With an estimated 24% of self-funders falling back on state funding, local authorities could see this advice as an integral part of the system.

 

janet-davies-symponiaJanet Davies, Symponia

The Care Bill will make very little difference to your business strategies.
The much maligned care cap applies only if you meet the criteria set as ‘substantial’.

It doesn’t relate to the full weekly fee: just the amount needed for ‘care’, which is estimated to be £270 per week. This excludes social care, food and accommodation.

Meet Gladys. It’s June 2016 and she has moved into a care home. She has a house and other savings taking her total capital to just over £350,000. Her weekly fees are £950. Gladys meets the criteria. This means that the meter on her account will start.

At a depletion of £270 per week, Gladys will have spent her care cap in 266 weeks.
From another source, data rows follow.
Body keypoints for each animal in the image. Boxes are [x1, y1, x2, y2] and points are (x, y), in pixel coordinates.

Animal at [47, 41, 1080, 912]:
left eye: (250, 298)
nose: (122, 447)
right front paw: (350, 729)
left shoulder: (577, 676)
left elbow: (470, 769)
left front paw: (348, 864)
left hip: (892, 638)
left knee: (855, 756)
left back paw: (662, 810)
However, and this is the key, to have eroded her entire care cap of £72,000 she will have actually spent £252,928.

 

kay-ingram-lebc-groupKay Ingram, LEBC Group

The Care Act 2014 introduces changes to the way in which personal care is funded. From 2016 onwards, there is a cap of £72,000 on the cost of care fees to be funded by the individual,  costs in excess of this being met by their local authority.

However, the way in which the rules apply are more complex than that, and some experts believe that individuals will have to fund almost double the £72,000 before receiving  help from their local authority. This is because not every £1 spent on personal care either now, or in the future, will count towards the £72,000 cap.
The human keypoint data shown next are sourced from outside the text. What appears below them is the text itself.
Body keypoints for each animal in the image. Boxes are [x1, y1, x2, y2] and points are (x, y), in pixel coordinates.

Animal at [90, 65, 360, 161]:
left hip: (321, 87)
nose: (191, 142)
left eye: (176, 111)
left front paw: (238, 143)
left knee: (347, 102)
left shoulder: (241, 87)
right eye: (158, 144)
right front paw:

The following are excluded from this:

  • Money spent on care fees before April 2016;
  • The cost of accommodation and food;
  • Amounts spent above the local authority’s ceiling.

There is much support available already. Those with income of their own and assets in excess of £23,250, will always pay something towards their care costs, but many forego the generous tax-free and non-means-tested benefits available.

They needlessly spend their own money paying all of their costs, or choose a lower cost option for fear of running out of funds. A disjointed care funding structure with NHS, DWP and local authorities all involved makes help difficult to access.

From 2016 local authorities will be required to help all care recipients to access independent regulated advice on care costs, so any new adviser should get qualified to meet this advice need.